The Senate voted Wednesday by nearly two-to-one against an amendment from Sen. Rand Paul, R-Ky., to the defense authorization bill. The amendment would have ended the current Authorization for Use of Military Force within six months and forced Congress to vote on authorizing wars beyond that.
The authorization, which was passed in the immediate aftermath of the 9/11 attacks, is the legal justification for many U.S. military engagements abroad, as part of what has been called the “global war on terror.” The expansively interpreted law authorized military attacks against those responsible for 9/11 and “associated forces.”
The failed vote came after Paul took to the floor on Monday, vowing to block other Senate actions until his amendment was allowed.

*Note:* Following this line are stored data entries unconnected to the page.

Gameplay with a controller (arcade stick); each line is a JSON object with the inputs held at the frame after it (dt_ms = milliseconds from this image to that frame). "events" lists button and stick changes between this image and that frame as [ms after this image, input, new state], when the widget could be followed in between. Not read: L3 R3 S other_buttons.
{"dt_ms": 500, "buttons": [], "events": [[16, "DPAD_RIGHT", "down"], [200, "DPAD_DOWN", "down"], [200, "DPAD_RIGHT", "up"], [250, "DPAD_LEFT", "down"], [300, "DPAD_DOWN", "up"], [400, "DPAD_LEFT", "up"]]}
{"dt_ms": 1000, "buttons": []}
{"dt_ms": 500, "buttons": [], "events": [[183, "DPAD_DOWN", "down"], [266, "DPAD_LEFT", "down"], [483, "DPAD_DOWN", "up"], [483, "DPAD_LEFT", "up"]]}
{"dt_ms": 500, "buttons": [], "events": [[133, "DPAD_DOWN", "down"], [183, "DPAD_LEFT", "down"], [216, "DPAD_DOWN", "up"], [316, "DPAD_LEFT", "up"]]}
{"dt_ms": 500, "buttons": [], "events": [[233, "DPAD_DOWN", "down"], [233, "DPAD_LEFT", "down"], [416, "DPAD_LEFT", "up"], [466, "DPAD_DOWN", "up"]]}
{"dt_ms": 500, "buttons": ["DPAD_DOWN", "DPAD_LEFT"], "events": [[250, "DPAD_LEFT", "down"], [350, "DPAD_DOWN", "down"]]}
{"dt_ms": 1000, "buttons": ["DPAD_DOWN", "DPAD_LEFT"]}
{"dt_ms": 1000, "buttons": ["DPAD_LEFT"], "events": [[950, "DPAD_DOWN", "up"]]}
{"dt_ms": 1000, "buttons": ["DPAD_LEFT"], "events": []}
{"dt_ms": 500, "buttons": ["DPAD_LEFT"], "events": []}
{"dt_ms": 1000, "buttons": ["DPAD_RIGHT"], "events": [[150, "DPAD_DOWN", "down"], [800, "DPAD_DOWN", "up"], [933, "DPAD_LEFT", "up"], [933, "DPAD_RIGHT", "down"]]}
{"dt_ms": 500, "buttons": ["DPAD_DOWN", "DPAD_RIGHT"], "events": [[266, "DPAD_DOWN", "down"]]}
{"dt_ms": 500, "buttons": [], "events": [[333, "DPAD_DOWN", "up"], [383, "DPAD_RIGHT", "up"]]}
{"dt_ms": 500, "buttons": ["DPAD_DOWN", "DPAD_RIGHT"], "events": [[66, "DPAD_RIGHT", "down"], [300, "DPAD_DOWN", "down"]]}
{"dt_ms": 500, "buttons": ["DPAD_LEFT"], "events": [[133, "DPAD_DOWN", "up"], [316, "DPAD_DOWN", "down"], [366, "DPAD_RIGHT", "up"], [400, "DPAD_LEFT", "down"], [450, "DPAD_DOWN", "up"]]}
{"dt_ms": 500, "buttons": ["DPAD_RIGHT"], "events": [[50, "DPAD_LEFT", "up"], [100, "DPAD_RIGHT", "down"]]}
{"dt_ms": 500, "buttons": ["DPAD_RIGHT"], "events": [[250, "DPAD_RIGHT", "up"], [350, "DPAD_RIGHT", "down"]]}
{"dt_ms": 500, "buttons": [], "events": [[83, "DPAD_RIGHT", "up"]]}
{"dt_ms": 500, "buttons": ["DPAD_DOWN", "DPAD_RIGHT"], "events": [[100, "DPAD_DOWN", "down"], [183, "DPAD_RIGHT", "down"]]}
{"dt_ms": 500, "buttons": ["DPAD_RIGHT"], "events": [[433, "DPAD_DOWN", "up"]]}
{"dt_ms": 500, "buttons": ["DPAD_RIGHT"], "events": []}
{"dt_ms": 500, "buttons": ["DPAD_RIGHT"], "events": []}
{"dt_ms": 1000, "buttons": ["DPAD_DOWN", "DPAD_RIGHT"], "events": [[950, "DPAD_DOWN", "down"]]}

An attempt was made to run the clock on the bill overnight. I objected and am now sitting on the floor of the Senate to stop that— Senator Rand Paul (@RandPaul) September 11, 2017
Tonight I sit silently to protest the thousands of American soldiers who have died over the past decade in these wars.— Senator Rand Paul (@RandPaul) September 11, 2017
Paul’s effort won him four hours of debate time to argue for his amendment, which he used to denounce “unlimited war, anywhere, anytime, any place upon the globe.”
In addition to arguing on the floor, he appeared on MSNBC on Wednesday morning to argue that the original AUMF should not continue to apply. “I don’t think one generation should bind another generation to war,” he said.